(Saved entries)
==*==
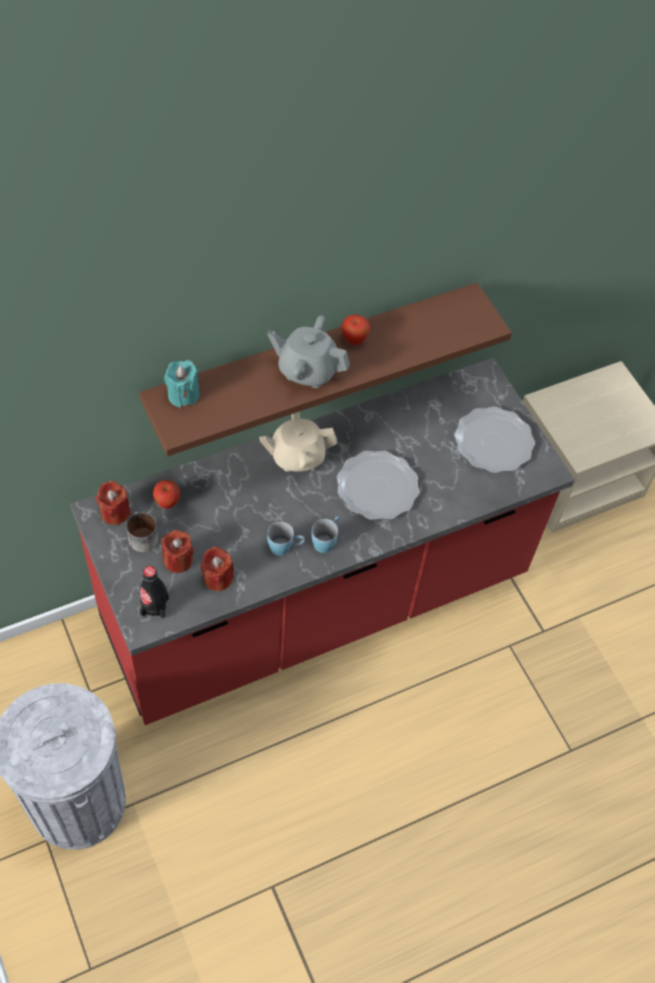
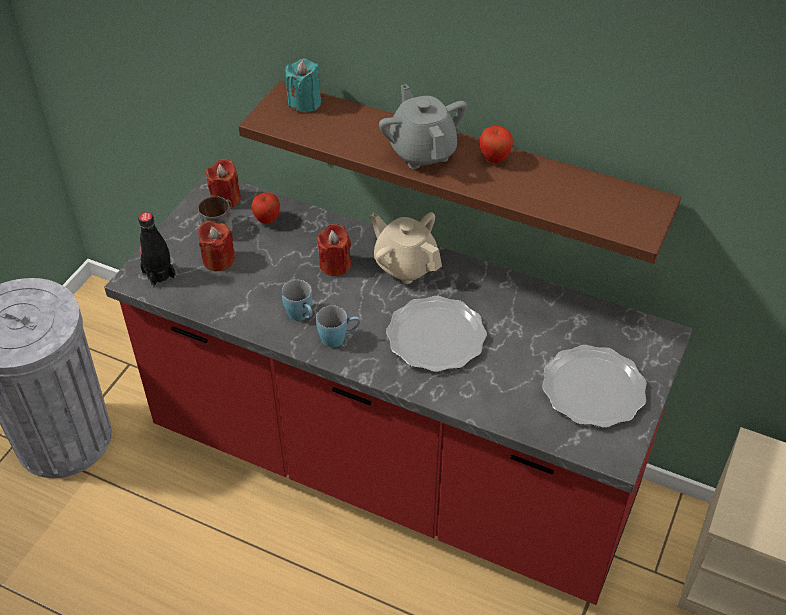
camera: 55 degrees right, 10 degrees down
red candle [200,546,234,591] -> red candle moved to [317,224,351,276]

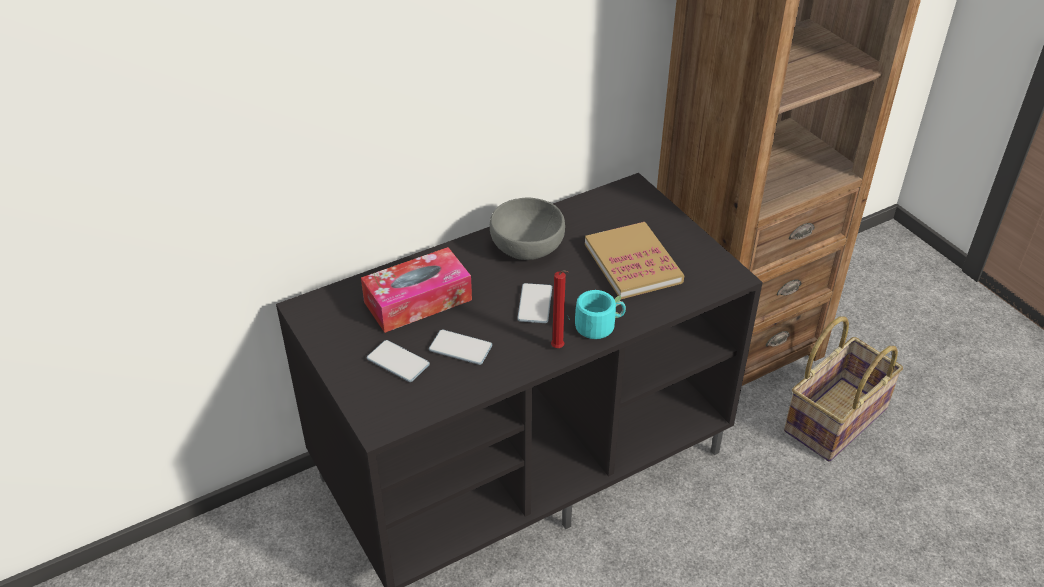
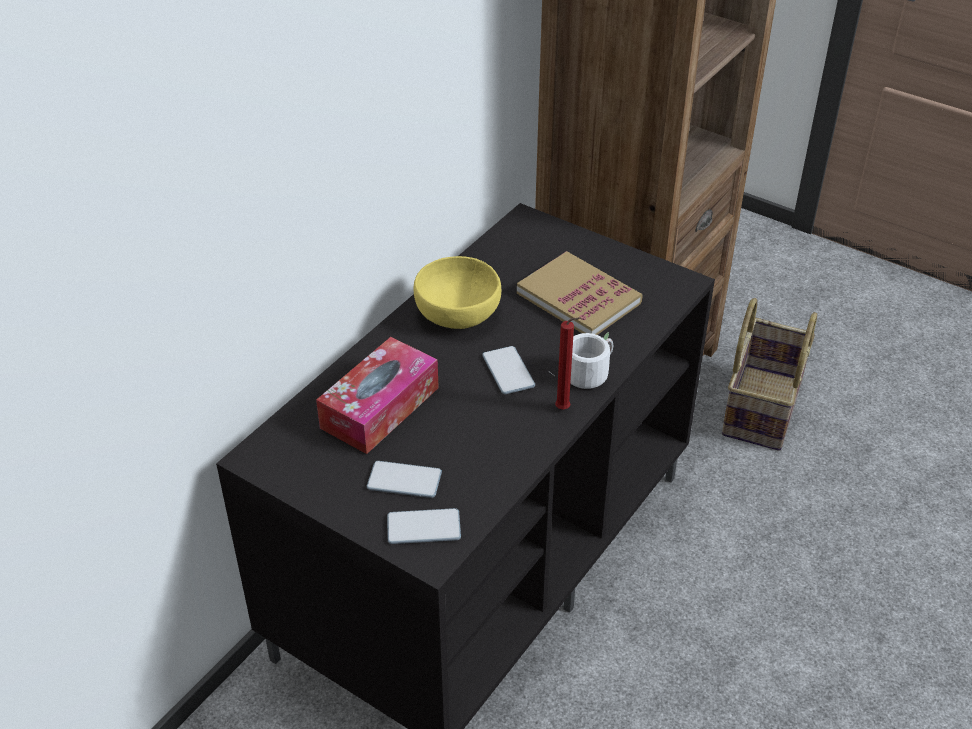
camera: 25 degrees left, 0 degrees up
phone [429,329,492,365] -> phone moved to [387,508,461,544]
grey bowl [490,198,565,260] -> yellow bowl [413,256,501,329]
turquoise mug [575,290,626,339] -> white mug [550,332,613,389]

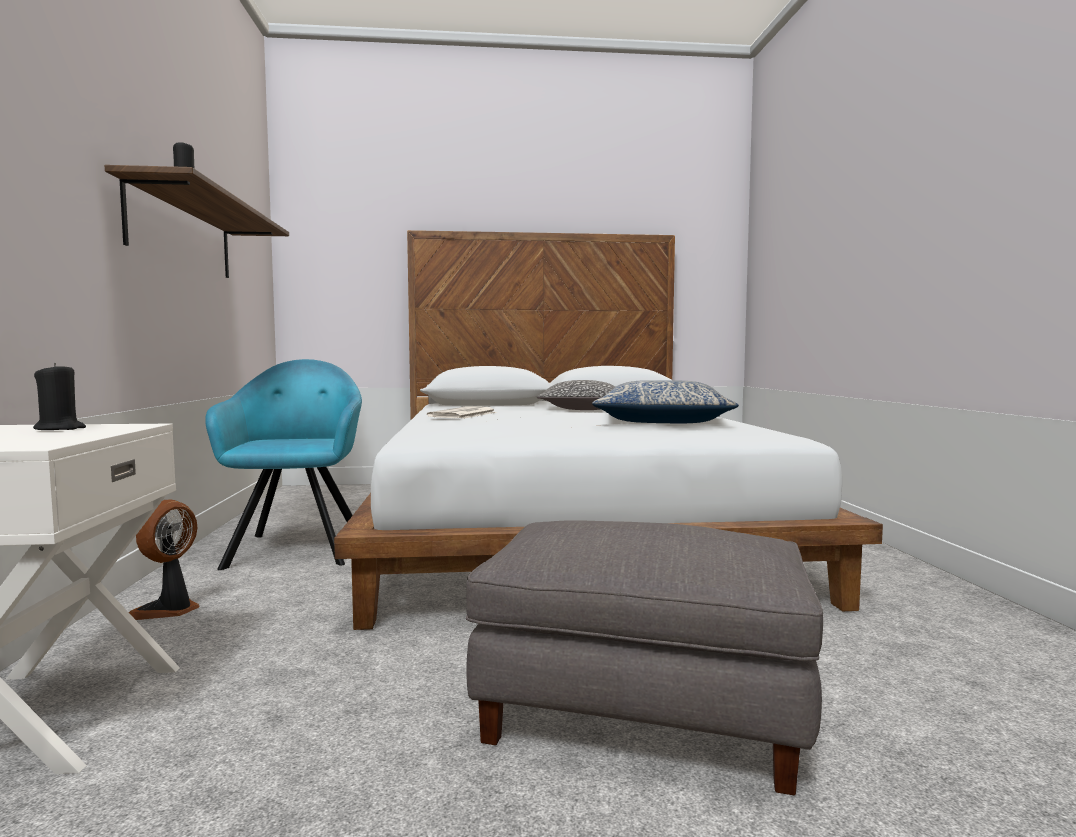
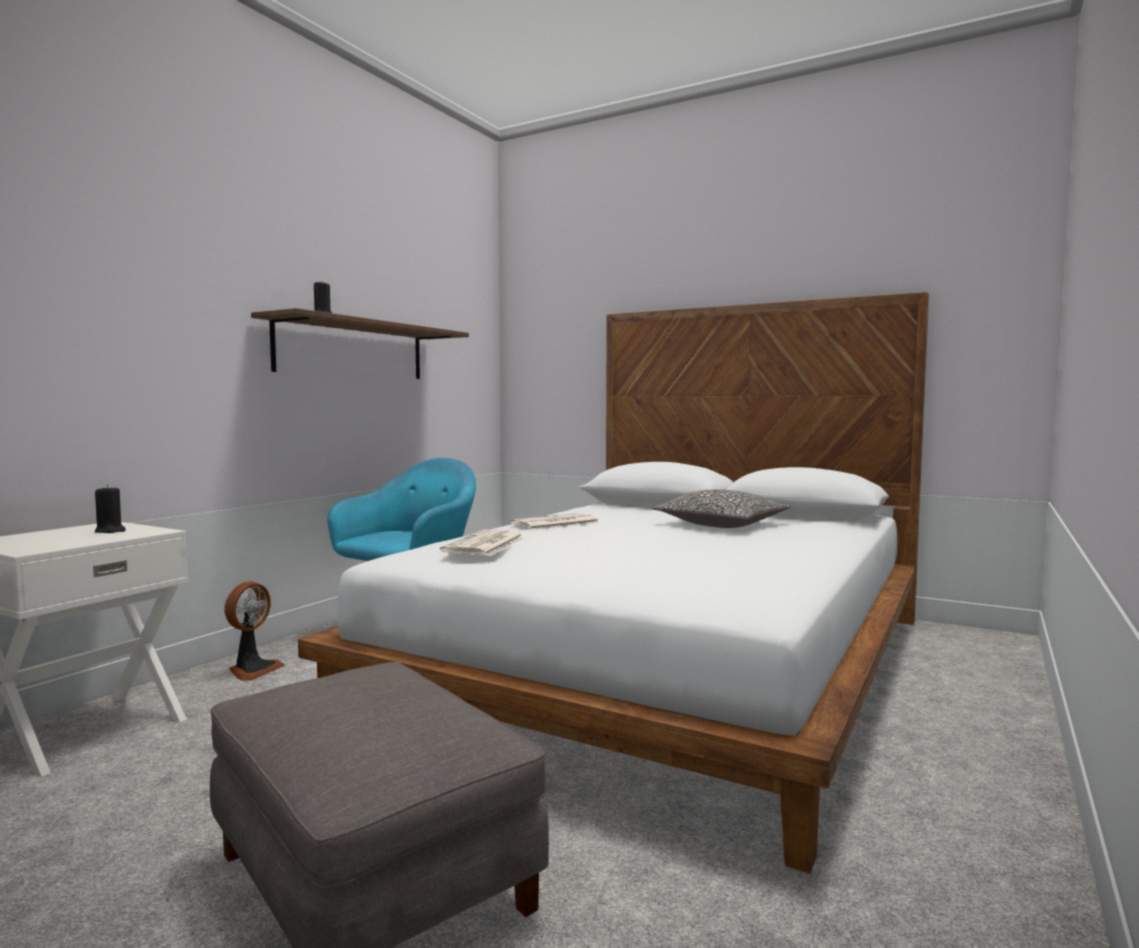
camera: 35 degrees right, 0 degrees up
fan [129,499,200,620] -> fan turned 150 degrees clockwise [225,581,285,681]
pillow [592,380,739,423] -> none
none -> newspaper [440,530,524,556]

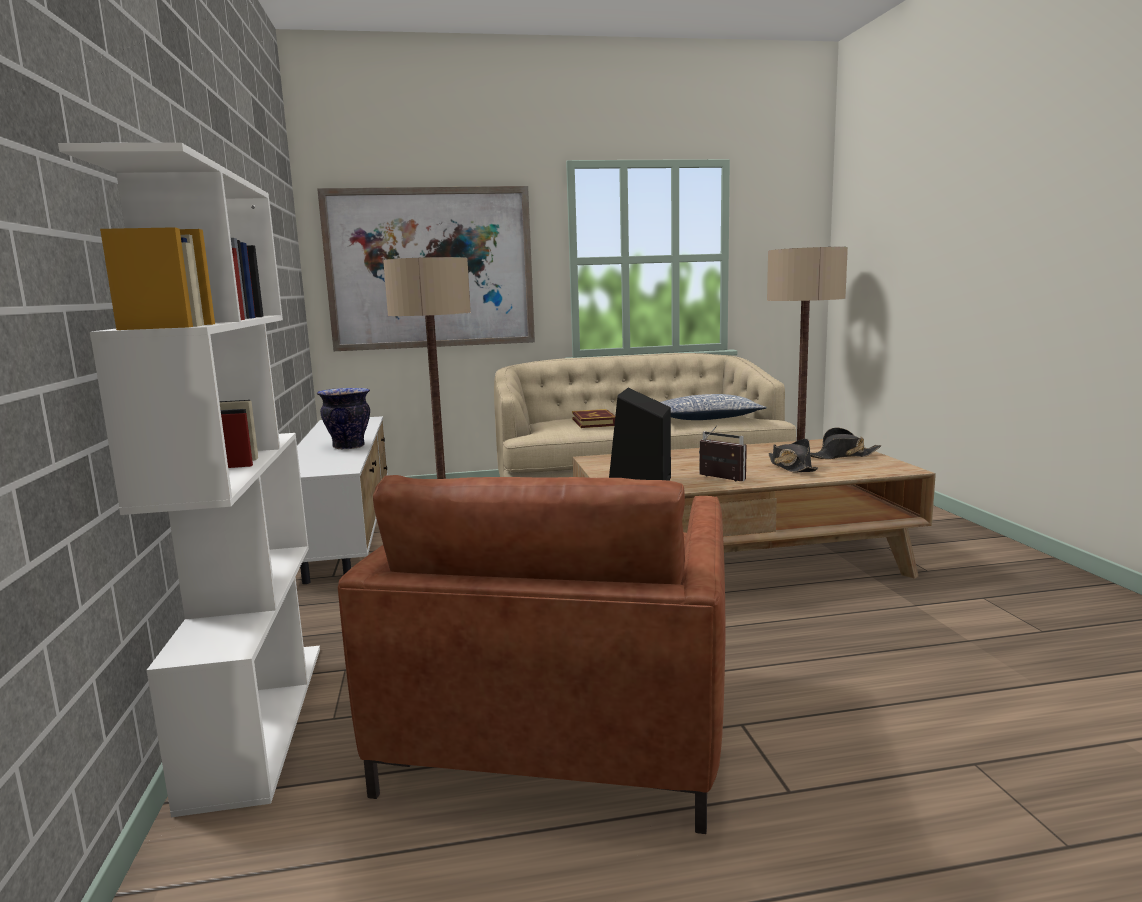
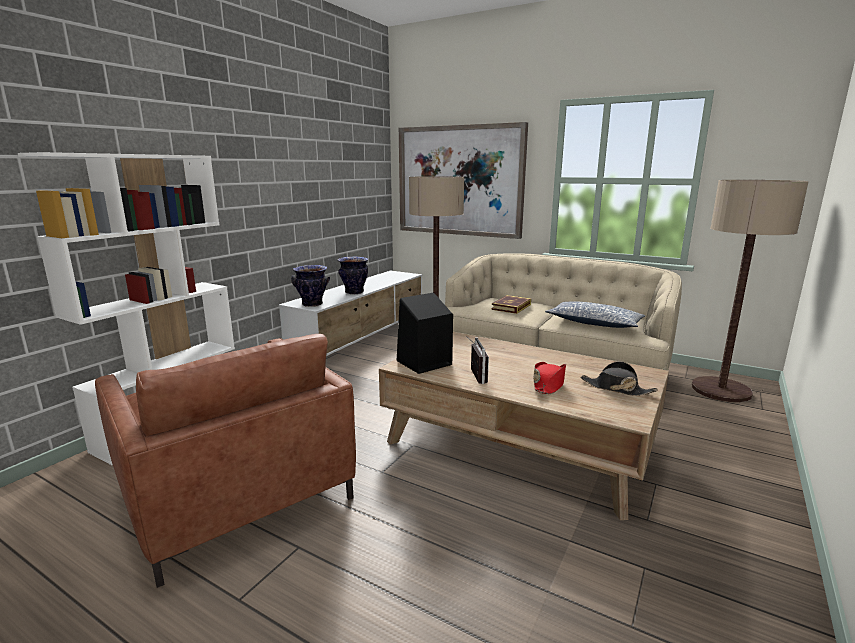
camera: 40 degrees right, 5 degrees up
brown armchair [338,475,726,834] -> brown armchair turned 90 degrees counterclockwise [95,334,356,588]
black hat [768,439,819,473] -> red hat [533,362,566,394]
none -> vase [291,265,330,307]

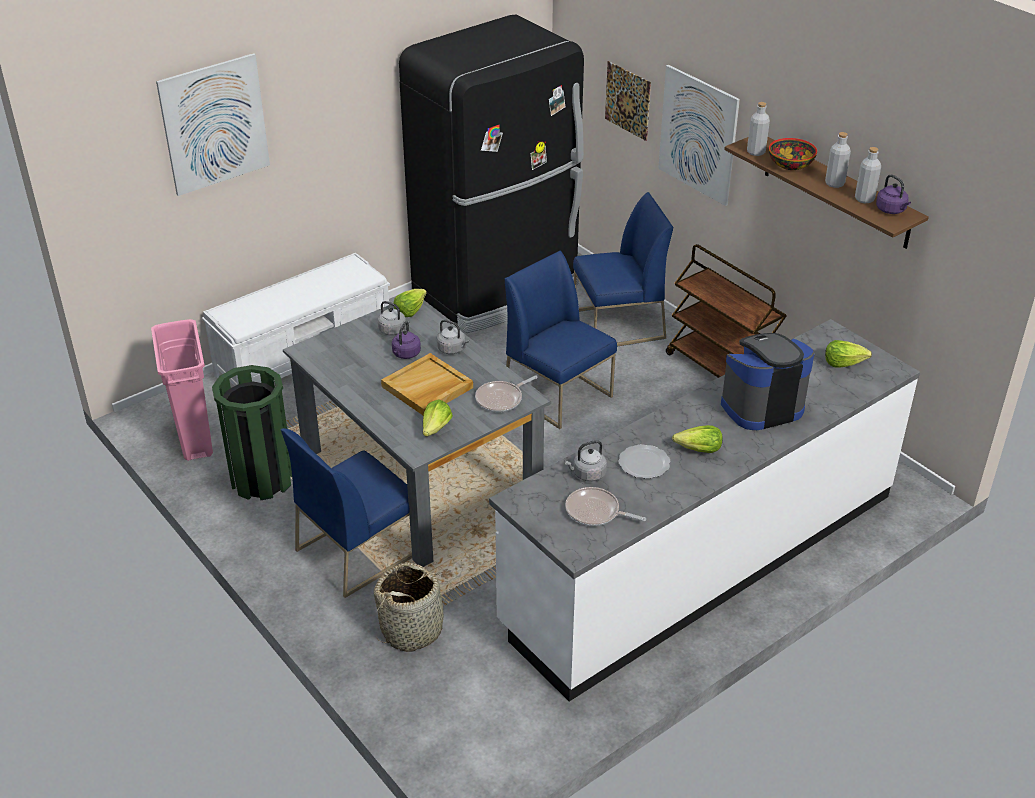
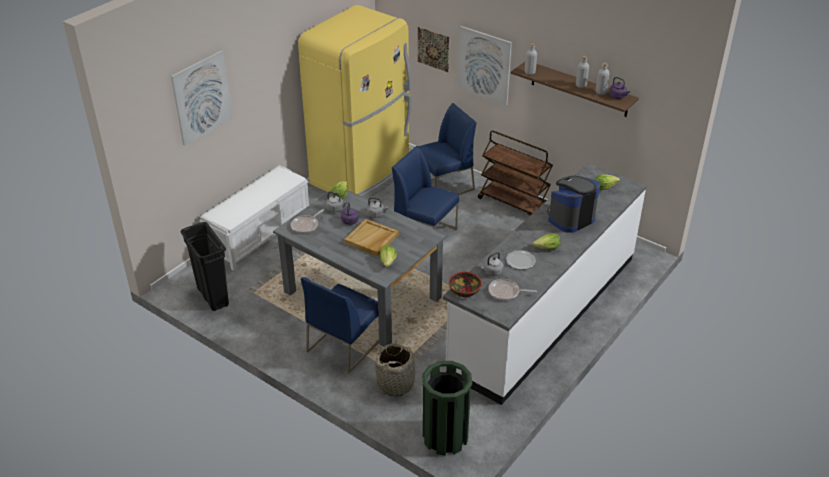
camera: 15 degrees left, 0 degrees up
pink trash can [151,319,213,461] -> black trash can [180,222,229,311]
green trash can [212,365,292,500] -> green trash can moved to [422,361,472,456]
black fridge [399,15,584,333] -> yellow fridge [298,5,412,199]
frying pan [475,375,538,412] -> frying pan moved to [291,209,324,234]
bowl [769,138,817,170] -> bowl moved to [449,272,482,297]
==*==
#### [DIRECTIONS FOR THIS TASK]
All entries above must be repeated exactly; pictures are to be left out.

#### [RESULT OF THE TASK]
camera: 55 degrees right, 10 degrees down
red candle [200,546,234,591] -> red candle moved to [317,224,351,276]

camera: 25 degrees left, 0 degrees up
phone [429,329,492,365] -> phone moved to [387,508,461,544]
grey bowl [490,198,565,260] -> yellow bowl [413,256,501,329]
turquoise mug [575,290,626,339] -> white mug [550,332,613,389]

camera: 35 degrees right, 0 degrees up
fan [129,499,200,620] -> fan turned 150 degrees clockwise [225,581,285,681]
pillow [592,380,739,423] -> none
none -> newspaper [440,530,524,556]

camera: 40 degrees right, 5 degrees up
brown armchair [338,475,726,834] -> brown armchair turned 90 degrees counterclockwise [95,334,356,588]
black hat [768,439,819,473] -> red hat [533,362,566,394]
none -> vase [291,265,330,307]

camera: 15 degrees left, 0 degrees up
pink trash can [151,319,213,461] -> black trash can [180,222,229,311]
green trash can [212,365,292,500] -> green trash can moved to [422,361,472,456]
black fridge [399,15,584,333] -> yellow fridge [298,5,412,199]
frying pan [475,375,538,412] -> frying pan moved to [291,209,324,234]
bowl [769,138,817,170] -> bowl moved to [449,272,482,297]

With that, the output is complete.